There is increasing interest in understanding the difference race makes for the enjoyment of privacy and the protection of privacy rights. This talk surveys issues and concerns at the intersection of race relations and privacy — values and rights. Who gets to be shielded or secluded? Who gets watched; gets to observe? Who gets profiled, who ignored? Who gets to be invisible or is forced into invisibility? The focus will be the United States and Blacks but parallel structures of power and domination can be seen in China with respect to its minorities.
Bio:
Anita L. Allen is an internationally renowned expert on privacy law and ethics, and is recognized for contributions to legal philosophy, women’s rights, and diversity in higher education. In July 2013, Anita was appointed Penn’s Vice Provost for Faculty, and in 2015, Chair of the Penn Provost’s Advisory Council on Arts, Culture and the Humanities. From 2010 to 2017, she served on President Obama’s Presidential Commission for the Study of Bioethical Issues. She was presented the Lifetime Achievement Award of the Electronic Privacy Information Center in 2015 and elected to the National Academy of Medicine in 2016. In 2017 Anita was elected vice-president/president elect of the Eastern Division of the American Philosophical Association. In 2015 she was on the summer faculty of the School of Criticism and Theory at Cornell. A two-year term as an associate of the Johns Hopkins Humanities Center concluded in 2018. In 2019, Anita was elected to the American Academy of Arts and Sciences and received an honorary doctoral degree from Tilburg University. She received her law degree from Harvard and her Ph.D. from Michigan in philosophy.

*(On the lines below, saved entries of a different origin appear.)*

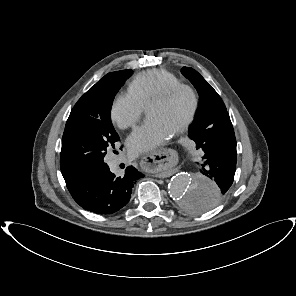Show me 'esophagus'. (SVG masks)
<instances>
[{
    "mask_svg": "<svg viewBox=\"0 0 296 296\" xmlns=\"http://www.w3.org/2000/svg\"><path fill=\"white\" fill-rule=\"evenodd\" d=\"M184 157L180 147L171 145L157 150L149 155L142 156L138 161L139 168L144 172H150L154 175H166L172 166L182 162Z\"/></svg>",
    "mask_w": 296,
    "mask_h": 296,
    "instance_id": "1",
    "label": "esophagus"
}]
</instances>
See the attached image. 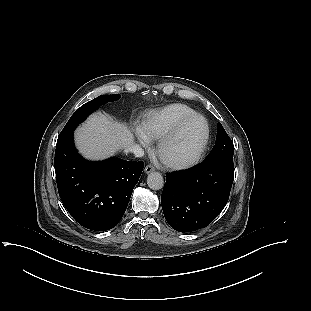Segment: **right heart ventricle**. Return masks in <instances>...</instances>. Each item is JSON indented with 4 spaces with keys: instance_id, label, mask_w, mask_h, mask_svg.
I'll return each instance as SVG.
<instances>
[{
    "instance_id": "e07e8e85",
    "label": "right heart ventricle",
    "mask_w": 311,
    "mask_h": 311,
    "mask_svg": "<svg viewBox=\"0 0 311 311\" xmlns=\"http://www.w3.org/2000/svg\"><path fill=\"white\" fill-rule=\"evenodd\" d=\"M196 113L185 104H171L159 110L152 111L144 118L141 131L149 140H159L183 118Z\"/></svg>"
}]
</instances>
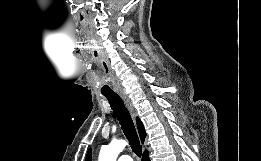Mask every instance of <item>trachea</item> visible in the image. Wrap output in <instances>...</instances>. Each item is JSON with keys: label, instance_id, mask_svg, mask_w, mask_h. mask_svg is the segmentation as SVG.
Returning a JSON list of instances; mask_svg holds the SVG:
<instances>
[{"label": "trachea", "instance_id": "1", "mask_svg": "<svg viewBox=\"0 0 261 161\" xmlns=\"http://www.w3.org/2000/svg\"><path fill=\"white\" fill-rule=\"evenodd\" d=\"M109 104L115 113L121 129L123 130L124 135L129 141L132 151L138 156L142 155V146L139 142V138L133 124L132 118L129 111L124 105L123 100L118 95H104Z\"/></svg>", "mask_w": 261, "mask_h": 161}]
</instances>
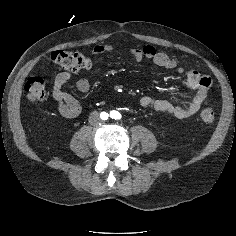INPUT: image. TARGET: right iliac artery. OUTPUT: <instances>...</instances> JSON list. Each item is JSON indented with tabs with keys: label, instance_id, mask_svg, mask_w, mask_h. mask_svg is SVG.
Wrapping results in <instances>:
<instances>
[{
	"label": "right iliac artery",
	"instance_id": "1",
	"mask_svg": "<svg viewBox=\"0 0 236 236\" xmlns=\"http://www.w3.org/2000/svg\"><path fill=\"white\" fill-rule=\"evenodd\" d=\"M102 114L105 118H107L108 114H106L105 112H103Z\"/></svg>",
	"mask_w": 236,
	"mask_h": 236
}]
</instances>
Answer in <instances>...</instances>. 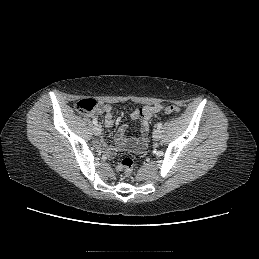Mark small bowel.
<instances>
[{
	"label": "small bowel",
	"instance_id": "1",
	"mask_svg": "<svg viewBox=\"0 0 259 259\" xmlns=\"http://www.w3.org/2000/svg\"><path fill=\"white\" fill-rule=\"evenodd\" d=\"M162 105L146 106L141 109H135L131 113V119L140 120V136L138 138H127L126 132L128 127L126 125L121 126L115 136V147H110L104 142H98V146L104 150L107 154L113 155L116 149H132L136 152H141L147 145V137L150 130V120L158 117L162 112ZM104 113V123L107 128H111L114 125L113 108L110 104H104L100 106L96 114Z\"/></svg>",
	"mask_w": 259,
	"mask_h": 259
}]
</instances>
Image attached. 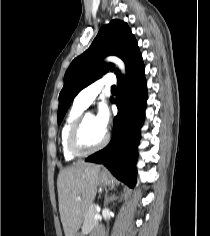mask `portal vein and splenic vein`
<instances>
[{"label": "portal vein and splenic vein", "mask_w": 210, "mask_h": 236, "mask_svg": "<svg viewBox=\"0 0 210 236\" xmlns=\"http://www.w3.org/2000/svg\"><path fill=\"white\" fill-rule=\"evenodd\" d=\"M94 219L101 220L102 216L99 213H97V214L94 215Z\"/></svg>", "instance_id": "portal-vein-and-splenic-vein-1"}]
</instances>
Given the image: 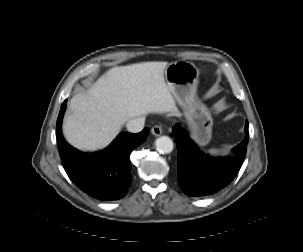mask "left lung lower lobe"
Returning a JSON list of instances; mask_svg holds the SVG:
<instances>
[{
  "instance_id": "0a47b994",
  "label": "left lung lower lobe",
  "mask_w": 303,
  "mask_h": 252,
  "mask_svg": "<svg viewBox=\"0 0 303 252\" xmlns=\"http://www.w3.org/2000/svg\"><path fill=\"white\" fill-rule=\"evenodd\" d=\"M248 121L244 140L233 149V158H212L199 150L179 125L173 127L178 151L177 178L182 190L191 196L213 194L227 186L240 170L249 138Z\"/></svg>"
}]
</instances>
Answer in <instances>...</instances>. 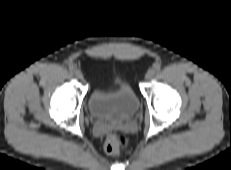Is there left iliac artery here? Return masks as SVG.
I'll return each mask as SVG.
<instances>
[{"label": "left iliac artery", "instance_id": "obj_1", "mask_svg": "<svg viewBox=\"0 0 231 170\" xmlns=\"http://www.w3.org/2000/svg\"><path fill=\"white\" fill-rule=\"evenodd\" d=\"M154 68H155L156 71H160L161 66H160L159 64H156V65L154 66Z\"/></svg>", "mask_w": 231, "mask_h": 170}]
</instances>
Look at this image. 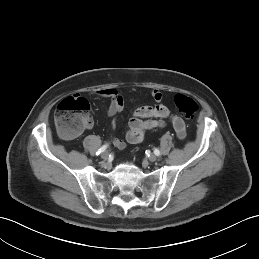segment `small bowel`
Returning a JSON list of instances; mask_svg holds the SVG:
<instances>
[{
	"label": "small bowel",
	"mask_w": 259,
	"mask_h": 259,
	"mask_svg": "<svg viewBox=\"0 0 259 259\" xmlns=\"http://www.w3.org/2000/svg\"><path fill=\"white\" fill-rule=\"evenodd\" d=\"M96 95L110 99V105L107 109L108 116H114L121 112L124 108V97L116 88L100 89L96 91ZM152 98L156 102L154 106L138 107L128 122V130L126 132V141L131 144L139 143L145 137L148 131L156 128H162L165 120L170 119L177 137L183 140L186 137V126L184 121L176 115H173L169 108L161 103L162 94L159 90H153ZM93 126L92 119L87 128ZM111 144L117 149L125 147V141L114 137Z\"/></svg>",
	"instance_id": "small-bowel-1"
}]
</instances>
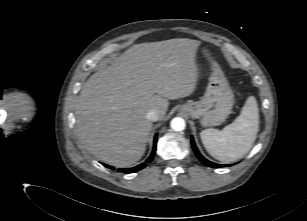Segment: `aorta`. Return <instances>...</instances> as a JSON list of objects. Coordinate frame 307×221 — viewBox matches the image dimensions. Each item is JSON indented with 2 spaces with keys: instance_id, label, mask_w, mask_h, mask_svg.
I'll use <instances>...</instances> for the list:
<instances>
[{
  "instance_id": "aorta-1",
  "label": "aorta",
  "mask_w": 307,
  "mask_h": 221,
  "mask_svg": "<svg viewBox=\"0 0 307 221\" xmlns=\"http://www.w3.org/2000/svg\"><path fill=\"white\" fill-rule=\"evenodd\" d=\"M170 126L174 131H182L186 126L185 120L180 117H175L172 119Z\"/></svg>"
}]
</instances>
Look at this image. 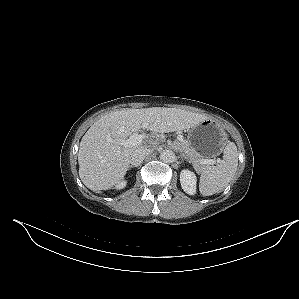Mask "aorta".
<instances>
[{
	"mask_svg": "<svg viewBox=\"0 0 299 299\" xmlns=\"http://www.w3.org/2000/svg\"><path fill=\"white\" fill-rule=\"evenodd\" d=\"M175 159V154L172 150L170 149H165L161 151L160 153V160L165 162V163H171Z\"/></svg>",
	"mask_w": 299,
	"mask_h": 299,
	"instance_id": "aorta-1",
	"label": "aorta"
}]
</instances>
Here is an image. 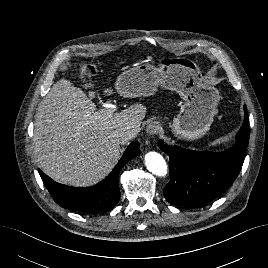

Her books include Unpopular Privacy: What Must We Hide (Oxford, 2011); Privacy Law and Society (Thomson/West, 2017); The New Ethics: A Guided Tour of the 21st Century Moral Landscape (Miramax/Hyperion, 2004); and Why Privacy Isn’t Everything: Feminist Reflections on Personal Accountability (Rowman and Littlefield, 2003).
This talk is co-sponsored by CITP and The Center for Digital Humanities at Princeton.